(Document images with source code)
⁂

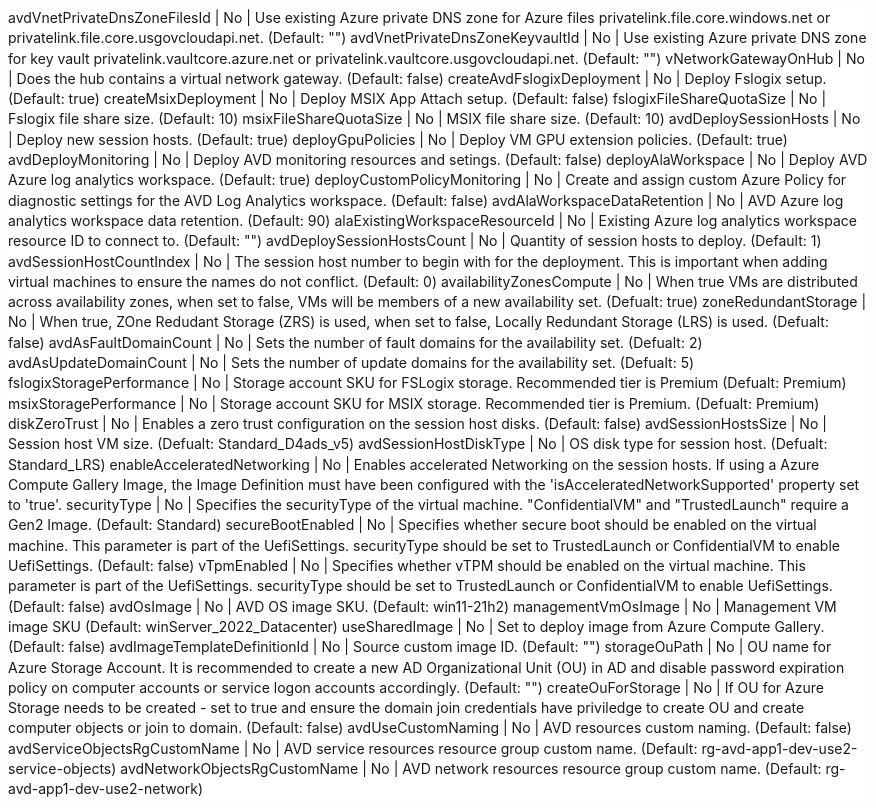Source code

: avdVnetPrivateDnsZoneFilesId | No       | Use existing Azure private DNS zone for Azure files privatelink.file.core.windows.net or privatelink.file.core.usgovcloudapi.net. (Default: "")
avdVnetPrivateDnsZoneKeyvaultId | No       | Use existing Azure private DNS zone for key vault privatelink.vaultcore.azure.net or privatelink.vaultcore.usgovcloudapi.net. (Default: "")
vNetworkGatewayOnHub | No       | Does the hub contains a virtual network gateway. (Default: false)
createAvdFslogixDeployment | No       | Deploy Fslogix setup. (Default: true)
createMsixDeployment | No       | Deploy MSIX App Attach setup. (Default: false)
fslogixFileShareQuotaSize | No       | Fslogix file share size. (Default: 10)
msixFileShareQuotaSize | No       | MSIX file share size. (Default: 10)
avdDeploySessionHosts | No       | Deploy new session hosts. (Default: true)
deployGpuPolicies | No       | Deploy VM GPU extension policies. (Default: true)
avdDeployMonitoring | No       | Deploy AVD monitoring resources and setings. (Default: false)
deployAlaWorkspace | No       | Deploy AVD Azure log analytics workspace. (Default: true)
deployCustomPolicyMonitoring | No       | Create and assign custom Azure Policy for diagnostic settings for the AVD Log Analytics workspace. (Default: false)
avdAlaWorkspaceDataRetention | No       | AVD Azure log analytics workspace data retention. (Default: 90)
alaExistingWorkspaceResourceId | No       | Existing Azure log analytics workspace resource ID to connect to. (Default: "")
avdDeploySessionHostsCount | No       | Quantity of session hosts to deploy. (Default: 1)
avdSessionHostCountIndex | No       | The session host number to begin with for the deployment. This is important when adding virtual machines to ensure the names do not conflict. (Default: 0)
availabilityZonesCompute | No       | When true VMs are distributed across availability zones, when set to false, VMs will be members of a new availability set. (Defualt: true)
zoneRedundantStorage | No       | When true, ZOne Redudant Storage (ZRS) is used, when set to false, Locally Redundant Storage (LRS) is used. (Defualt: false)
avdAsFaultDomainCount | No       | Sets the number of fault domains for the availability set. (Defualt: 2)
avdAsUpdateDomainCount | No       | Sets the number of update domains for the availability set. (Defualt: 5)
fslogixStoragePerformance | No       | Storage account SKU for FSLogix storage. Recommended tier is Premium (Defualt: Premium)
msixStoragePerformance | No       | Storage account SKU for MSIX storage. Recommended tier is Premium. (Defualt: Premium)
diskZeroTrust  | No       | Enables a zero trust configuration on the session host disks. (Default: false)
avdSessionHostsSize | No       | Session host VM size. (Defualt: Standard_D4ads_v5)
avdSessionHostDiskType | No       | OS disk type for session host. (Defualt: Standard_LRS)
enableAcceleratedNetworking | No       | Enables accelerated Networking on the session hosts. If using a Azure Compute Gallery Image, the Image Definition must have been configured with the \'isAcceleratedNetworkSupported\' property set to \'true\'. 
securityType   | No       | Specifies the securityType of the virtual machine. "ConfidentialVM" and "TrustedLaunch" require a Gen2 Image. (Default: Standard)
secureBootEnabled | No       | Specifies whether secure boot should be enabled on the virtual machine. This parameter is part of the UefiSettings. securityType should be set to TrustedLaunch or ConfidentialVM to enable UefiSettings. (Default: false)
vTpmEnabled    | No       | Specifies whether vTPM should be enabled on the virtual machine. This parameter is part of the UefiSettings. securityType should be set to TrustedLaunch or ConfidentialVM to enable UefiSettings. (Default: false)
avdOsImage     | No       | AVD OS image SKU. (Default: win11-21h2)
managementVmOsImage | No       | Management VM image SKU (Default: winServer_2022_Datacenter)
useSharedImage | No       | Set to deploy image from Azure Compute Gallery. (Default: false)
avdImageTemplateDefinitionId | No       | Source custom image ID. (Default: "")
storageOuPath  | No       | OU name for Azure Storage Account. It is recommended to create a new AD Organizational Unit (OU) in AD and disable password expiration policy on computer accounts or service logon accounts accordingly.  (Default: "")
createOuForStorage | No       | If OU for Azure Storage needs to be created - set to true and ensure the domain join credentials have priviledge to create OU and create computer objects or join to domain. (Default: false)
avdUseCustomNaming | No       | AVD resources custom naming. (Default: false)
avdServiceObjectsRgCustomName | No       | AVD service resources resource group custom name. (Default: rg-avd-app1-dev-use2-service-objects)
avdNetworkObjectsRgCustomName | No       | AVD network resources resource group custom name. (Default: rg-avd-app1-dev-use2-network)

⁂

What you return must be an exact retyping of the lines above starting at the line with "avdSessionHostCountIndex | No" and ending at the line with "avdSessionHostDiskType | No", and nothing besides.

- **SOLUTION TO THE EXERCISE**:
avdSessionHostCountIndex | No       | The session host number to begin with for the deployment. This is important when adding virtual machines to ensure the names do not conflict. (Default: 0)
availabilityZonesCompute | No       | When true VMs are distributed across availability zones, when set to false, VMs will be members of a new availability set. (Defualt: true)
zoneRedundantStorage | No       | When true, ZOne Redudant Storage (ZRS) is used, when set to false, Locally Redundant Storage (LRS) is used. (Defualt: false)
avdAsFaultDomainCount | No       | Sets the number of fault domains for the availability set. (Defualt: 2)
avdAsUpdateDomainCount | No       | Sets the number of update domains for the availability set. (Defualt: 5)
fslogixStoragePerformance | No       | Storage account SKU for FSLogix storage. Recommended tier is Premium (Defualt: Premium)
msixStoragePerformance | No       | Storage account SKU for MSIX storage. Recommended tier is Premium. (Defualt: Premium)
diskZeroTrust  | No       | Enables a zero trust configuration on the session host disks. (Default: false)
avdSessionHostsSize | No       | Session host VM size. (Defualt: Standard_D4ads_v5)
avdSessionHostDiskType | No       | OS disk type for session host. (Defualt: Standard_LRS)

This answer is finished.